_Page text_.
--------------------------------------------------

Andreas Weigend
Social Data Revolution
Spring 2010
MS&E 237
Stanford University


Homework 4: Twitter

Assigned: Thu Apr 22, 2010 Due: Thu Apr 29, 2010, noon
Submit to: mse237@gmail.com
Note: You are welcome to work in a group for this assignment, but please submit your own code. Feel free to discuss questions about Python programming broadly.

There are two main goals of this assignment. The first is to introduce you to another API, where you find a wealth of information in Tweets and social graphs. The second goal is to get you to discover interesting people in the hopes of finding long term engagement.

Whitelisting Information

To get a reasonable amount of data from Twitter (20k requests instead of 150 requests), we have contacted Twitter to get everyone in the class whitelisted. To do this, please do the following:
1) Log in to Twitter with the account you will be using for this homework.
2) Go here
3) In the reason, make sure to include "ATTN: Brian Sutorius. FOR: STANFORD MS&E 237"
4) Enter your IP address (see below)
It will probably take a day or two, so do this early.

How to get your ip address:
Go to the network (physical location) where you plan on completing most of the assignment.
Mac:
http://www.wikihow.com/Find-Your-IP-Address-on-a-Mac
PC:
http://www.wikihow.com/Find-the-IP-Address-of-Your-PChttp://www.dowling.edu/mydowling/tech/ipaddress.html

The Assignment

For this assignment please create 10 relevant recommendations of friends for each of 10 friends (100 total recommendations). Before you send the recommendations to each friend, rank them on your own (1 worst - 10 best) based on how you think your friend will rank them (ie based on relevance). Keep this ranking to yourself. Ask each friend to rank them (1 worst - 10 best) and give a short response about why they are good and/or bad. Please submit the recommendations, ratings, and comments using this Google Form Deliverables to mse237@gmail.com:
- Your script/program
- A short write-up that describes clearly your conceptual approach, and briefly discusses the constraints you face and the rationale for taking the approach.
----- Please note, you are now allowed to work and submit your solution in teams of 2! Please do still submit 10 recommendations each. -----

PROBLEM
What do users really want... To discover information for certain domains? Business networking? Perhaps even dating?

--------------------------------------------------

_Exercise instructions_.
**1)** From the Twitter homework page, copy the passage starting with "Whitelisting Information" and going on through "address (see below)".
**2)** On the Twitter homework page, how many requests does whitelisting allow compared with the number available without it?
**3)** Pick up the Twitter homework page at the point where it stops, and continue writing it.

--------------------------------------------------

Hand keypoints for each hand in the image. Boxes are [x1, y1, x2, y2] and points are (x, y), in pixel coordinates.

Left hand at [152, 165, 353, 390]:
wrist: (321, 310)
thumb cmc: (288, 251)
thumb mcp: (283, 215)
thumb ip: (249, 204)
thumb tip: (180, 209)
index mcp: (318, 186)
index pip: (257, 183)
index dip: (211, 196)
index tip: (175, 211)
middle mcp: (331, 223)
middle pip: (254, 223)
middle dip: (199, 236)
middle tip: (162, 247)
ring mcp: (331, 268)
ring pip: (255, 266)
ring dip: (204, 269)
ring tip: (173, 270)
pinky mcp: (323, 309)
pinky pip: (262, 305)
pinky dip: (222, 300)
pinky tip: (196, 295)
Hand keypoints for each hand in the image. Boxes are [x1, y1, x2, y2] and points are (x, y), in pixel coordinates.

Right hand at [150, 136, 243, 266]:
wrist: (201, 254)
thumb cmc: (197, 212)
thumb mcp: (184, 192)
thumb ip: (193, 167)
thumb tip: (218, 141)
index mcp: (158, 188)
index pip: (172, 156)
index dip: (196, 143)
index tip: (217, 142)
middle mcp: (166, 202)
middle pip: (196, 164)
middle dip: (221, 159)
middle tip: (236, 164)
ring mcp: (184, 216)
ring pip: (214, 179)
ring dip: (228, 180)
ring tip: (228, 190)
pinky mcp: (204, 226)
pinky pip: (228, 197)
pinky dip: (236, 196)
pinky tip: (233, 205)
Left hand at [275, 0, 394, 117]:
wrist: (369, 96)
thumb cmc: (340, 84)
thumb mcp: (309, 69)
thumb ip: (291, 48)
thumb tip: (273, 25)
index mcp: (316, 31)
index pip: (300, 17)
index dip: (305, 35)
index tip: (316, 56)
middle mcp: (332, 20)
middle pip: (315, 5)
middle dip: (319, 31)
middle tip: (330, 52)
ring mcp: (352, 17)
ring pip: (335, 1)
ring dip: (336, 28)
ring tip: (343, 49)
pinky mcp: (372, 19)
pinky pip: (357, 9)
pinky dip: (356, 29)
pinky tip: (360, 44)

--------------------------------------------------

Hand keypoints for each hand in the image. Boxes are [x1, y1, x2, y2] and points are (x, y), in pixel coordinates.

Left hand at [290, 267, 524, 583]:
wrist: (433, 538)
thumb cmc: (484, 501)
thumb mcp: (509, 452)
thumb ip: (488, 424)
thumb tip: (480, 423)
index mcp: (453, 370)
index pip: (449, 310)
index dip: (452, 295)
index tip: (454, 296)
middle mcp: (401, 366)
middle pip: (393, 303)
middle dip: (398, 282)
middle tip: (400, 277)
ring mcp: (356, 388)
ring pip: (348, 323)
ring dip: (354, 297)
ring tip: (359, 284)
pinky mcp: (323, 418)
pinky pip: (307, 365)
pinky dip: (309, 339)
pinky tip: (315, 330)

--------------------------------------------------

_Written responses_.
**1)**
Whitelisting Information

To get a reasonable amount of data from Twitter (20k requests instead of 150 requests), we have contacted Twitter to get everyone in the class whitelisted. To do this, please do the following:
1) Log in to Twitter with the account you will be using for this homework.
2) Go here
3) In the reason, make sure to include "ATTN: Brian Sutorius. FOR: STANFORD MS&E 237"
4) Enter your IP address (see below)

**2)** Whitelisting allows 20k requests instead of 150.

**3)**
HYPOTHESES
Data sources and recommendation approaches:
  • Analyzing a user's social graph (who follows who, who replies to who, who retweet's who, etc)
    • Collaborative filtering (You follow A, B and C. Other people who follow A, B and C also follow D, thus we recommend D to you)
    • Similarity (You are followed by A, B and C, all of whom also follow D)
    • Transitive attention (You follow A, B, and C, all of whom follow D)
  • Semantics (tweets)
    • Hashtags (who else uses similar set of hashtags as I do? are all hashtags created equal?)
    • Keywords (identify interesting keywords? bag of words?)
    • Location (how can geolocation be used, when is it relevant, e.g., for finding people with similar interest near me?)
These are just some hypotheses, would love to see you use your creativity/think outside the box.

ACTION
Pick 10 of your friends who have been using Twitter. Randomly assign them to two groups, each of which will see one version of your algorithm.

METRICS
Ask each friend to rank your recommendations from 1-10 (1 lowest, 10 highest) and give qualitative feedback in free text about why each recommendation is good as well and/or bad.

Once you have collected this information fill out the Google Form once for each of the friends for whom you make recommendations.

  • Output for each friend:
    • username of friend
  • Output for each recommendation:
    • Please write all of this on one line, separated by commas. The username you're recommending, the rank you think your friend will give (not shared with friend), the actual rank given by your friend, free text about what made the recommendation good, free text about how the recommendation could have been better.
    • It should look like this: suggested_twitter_username, your_rank, friends_rank, "good free text", "bad free text"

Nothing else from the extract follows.